Выше мы подробно исследовали природу и механизм формирования такого тактического приема, как производство осмотра с участием обвиняемого (подозреваемого, потерпевшего, свидетеля) и пришли к выводу, что он является, как правило, весьма (а во многих случаях и оптимально) рациональным, ибо наиболее полно, в рамках данного следственного действия отражает и использует результаты проявления закономерностей классов А, В и С. В этой связи мы полностью присоединяемся к мнению Г. Н. Александрова о том, что, когда обвиняемый или подозреваемый (а также, как нам представляется, и потерпевший, и свидетель. – О. Б.) указывают в своих показаниях место сокрытия следов и орудий преступления и других вещественных доказательств, использование такого тактического приема, как участие этого лица в осмотре, является обязательным [152, 236].
Возможность привлечения к участию в осмотре того или иного специалиста учитывает результаты проявления такой закономерности, как то, что в ряде случаев восприятие, изучение на месте осмотра, описание и фиксация отдельных предметов или обстоятельств требуют специальной подготовки в той или иной специфической области знания или техники, которой, как правило, следователь не располагает. Более того, сложность, специфичность и особая значимость объективного восприятия изменений среды и их фиксации при осмотре, связанном с обнаружением трупа, повлекло законодательное императивное закрепление тактического приема о производстве такого осмотра с участием врача-специалиста в области судебной медицины, а при невозможности его участия – иного врача (ст. 180 УПК).
Производство при осмотрах измерений, фотографирования, киносъемки, составление планов и схем, изготовление слепков и оттисков следов, необходимость производства осмотра обнаруженных предметов и документов непосредственно в ходе данного следственного действия на месте его производства, также как и необходимость упаковки и опечатывания изымаемых предметов, учитывают результаты проявления объективно существующих закономерностей между имеющимися или возможными изменениями среды и способами и временем их фиксации и сохранения в целях дальнейшего исследования и оценки полученной при осмотре информации.
Проведенное исследование других уголовно-процессуальных норм, регламентирующих порядок и условия производства прочих следственных действий, предусмотренных УПК, подтверждает наше предположение о том, что составные элементы таковых уголовно-процессуальных норм оптимально учитывают результаты проявления закономерностей отдельных классов (или их комбинаций), выявленных различными науками, обобщенными криминалистикой, использование которых возможно и допустимо в рамках определенных следственных действий. Отсюда вытекает, что каждый из элементов, составляющих уголовно-процессуальные нормы, которые регламентируют деятельность по доказыванию как до их процессуального закреплении, так и после него, построен на учете результатов проявления определенных, но одних и тех же закономерностей, что практически полностью обусловливает их содержание. Следовательно, процессуальное закрепление тактических приемов ни в какой степени не затрагивает их содержательной стороны.
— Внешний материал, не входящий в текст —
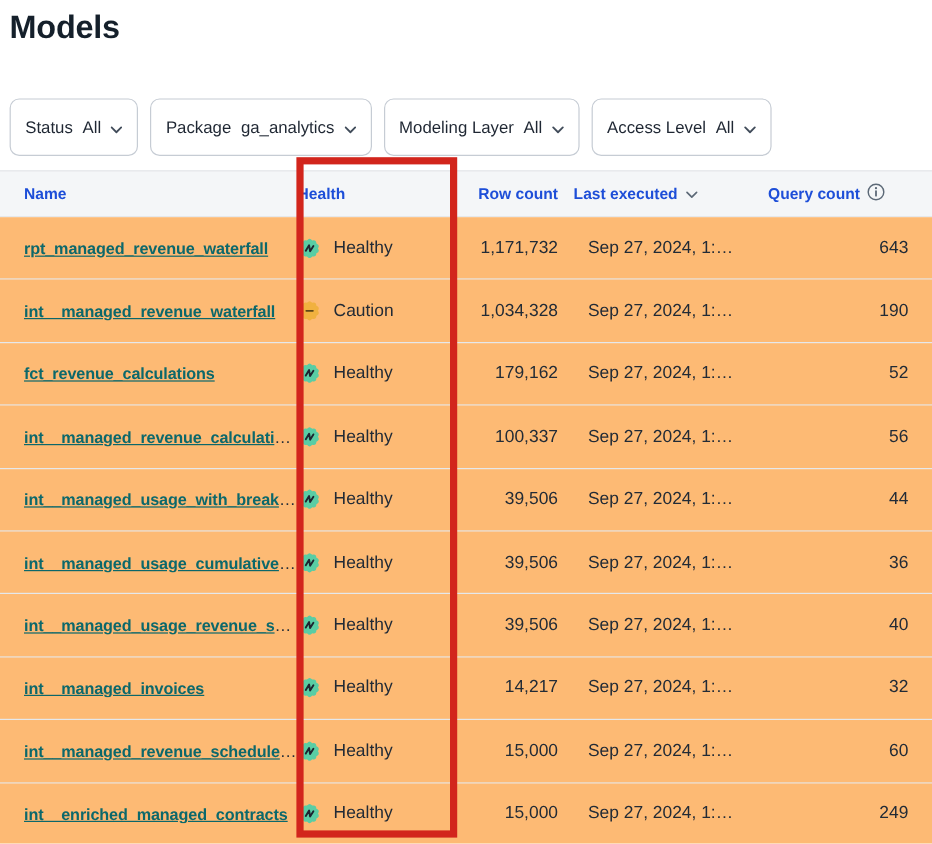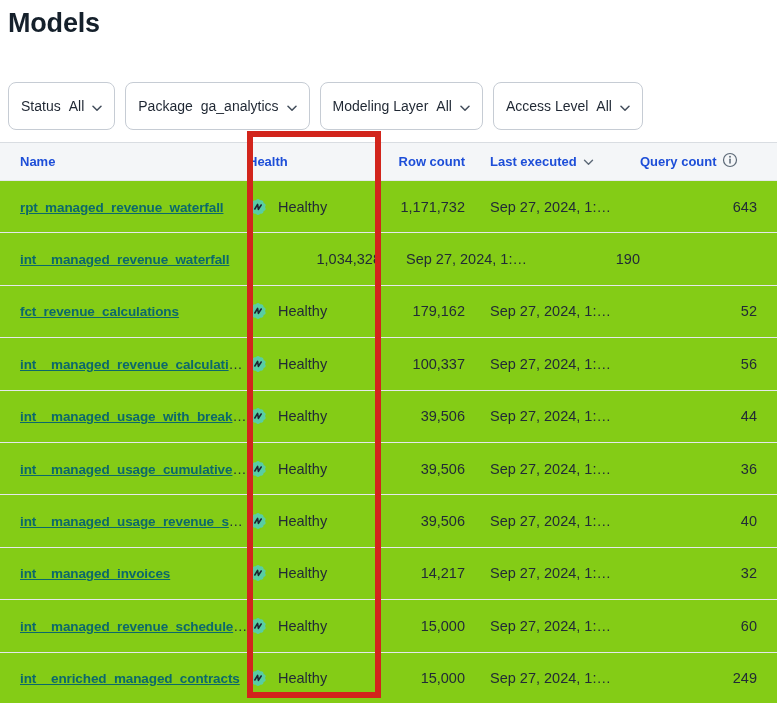--- a/index.html
+++ b/index.html
@@ -23,7 +23,7 @@
     border-bottom: 1px solid #e5e8eb; }
   .th { font-size: 13px; font-weight: 700; color: #1d4ed8; }
   .th.num { text-align: right; padding-left: 12px; }
-  .th.exec { padding-left: 25px; display: flex; align-items: center; gap: 6px; text-align: center; }
+  .th.exec { padding-left: 13px; display: flex; align-items: center; gap: 6px; text-align: center; }
   .th.query { display: flex; align-items: center; gap: 5px; }
   .th .chev, .th .info { color: #5c6977; flex: none; }
 

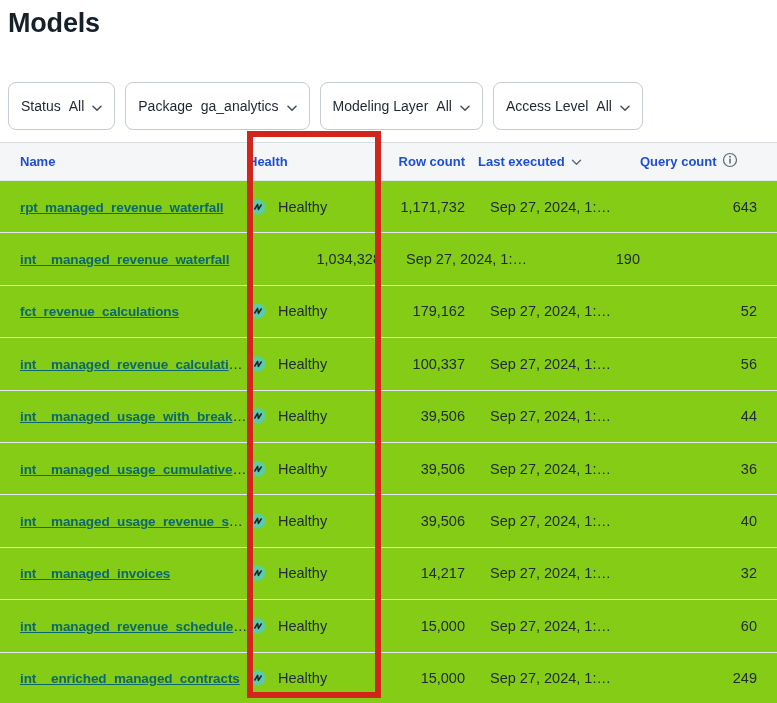--- a/index.html
+++ b/index.html
@@ -29,7 +29,7 @@
 
   .tr { display: grid; grid-template-columns: 228px 133px 84px 175px 1fr;
     align-items: center; height: 52.4px; padding: 0 20px;
-    border-bottom: 1px solid #e5e8eb; background: #84cc16; }
+    border-bottom: 1px solid #e5e8eb; background: #fdba74; }
   .td { font-size: 14px; color: #222b36; }
   .td.name { overflow: hidden; white-space: nowrap; text-overflow: ellipsis; }
   .model-link { color: var(--link, #0c686b); font-weight: 700; font-size: 13.5px;

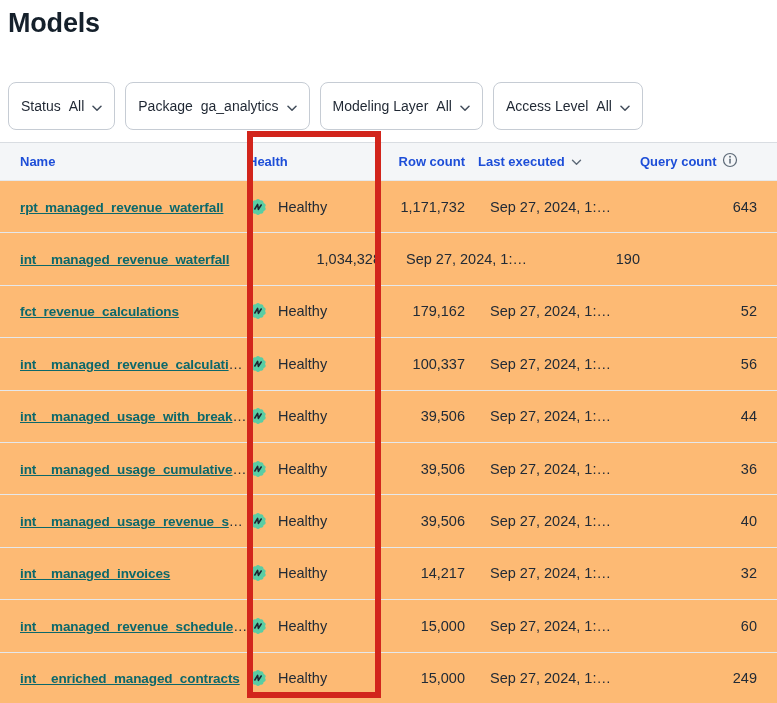--- a/index.html
+++ b/index.html
@@ -136,6 +136,16 @@
       <div class="td name">
         <a class="model-link">int__managed_revenue_waterfall</a>
       </div>
+      <div class="td health">
+        <span class="badge caution">
+          <svg viewBox="-2 -2 24 24">
+            <path class="seal" d="M18.4,10 Q20.65,13.46 16.8,14.94 Q16.58,19.06 12.6,17.99 Q10,21.2 7.4,17.99 Q3.42,19.06 3.2,14.94 Q-0.65,13.46 1.6,10 Q-0.65,6.54 3.2,5.06 Q3.42,0.94 7.4,2.01 Q10,-1.2 12.6,2.01 Q16.58,0.94 16.8,5.06 Q20.65,6.54 18.4,10 Z"></path>
+            <path class="bolt" d="M6.2 12.4 L9.5 6.9 L10.5 12.9 L13.8 7.6" fill="none" stroke-width="1.9" stroke-linecap="round" stroke-linejoin="round"></path>
+            <rect class="minus" x="5.8" y="9.1" width="8.4" height="1.9" rx="0.95"></rect>
+          </svg>
+        </span>
+        <span class="health-label">Caution</span>
+      </div>
       <div class="td num">1,034,328</div>
       <div class="td exec">Sep 27, 2024, 1:…</div>
       <div class="td query">190</div>

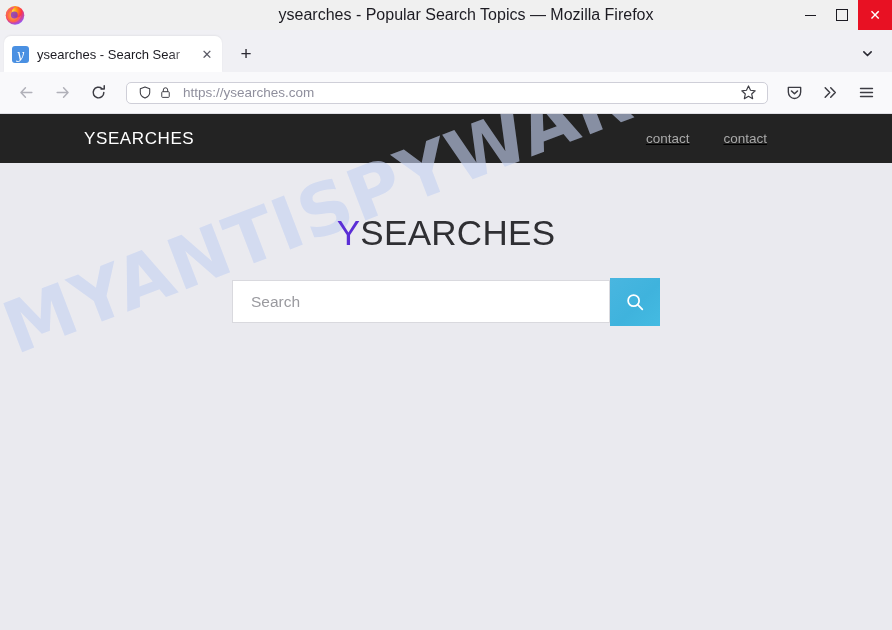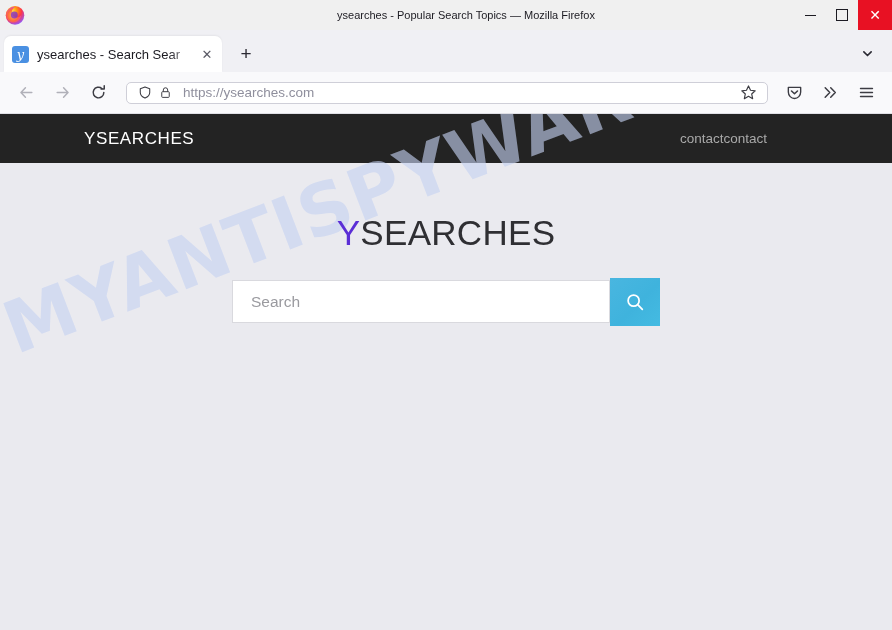--- a/index.html
+++ b/index.html
@@ -44,7 +44,7 @@
     left: 0;
     right: 0;
     text-align: center;
-    font-size: 11px;
+    font-size: 16px;
     color: #1c1b22;
     line-height: 30px;
     pointer-events: none;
Как же это согласуется с утверждением сторонников первой точки зрения, что после процессуального закрепления криминалистический прием приобретает новое, ранее ему не присущее качество, а именно обязательность? [12] . На первый взгляд кажется, что в этом случае мы получаем новое содержание. Однако это не совсем так. Проблема соотношения уголовно-процессуального закона и криминалистического содержания в рассматриваемом аспекте свободы применения тактических рекомендаций и необходимости исполнения норм закона, очевидно, гносеологически с точки зрения марксистско-ленинской философии подлежит рассматривать не только как частный случай соотношения таких парных категорий диалектики, как форма и содержание, но и таких, как свобода и необходимость. Исчерпывающий ответ о соотношении свободы и необходимости как философских категорий дан Ф. Энгельсом. «Не в воображаемой независимости от законов природы, – указывал он, – заключается свобода, а в познании этих законов и в основанной на этом знании возможности планомерно заставлять законы природы действовать для определенных целей. Это относится как к законам внешней природы, так и к законам, управляющим телесным и духовным бытием самого человека… Свобода воли означает, Следовательно, не что (иное, как способность принимать решения со знанием дела» [б, 116].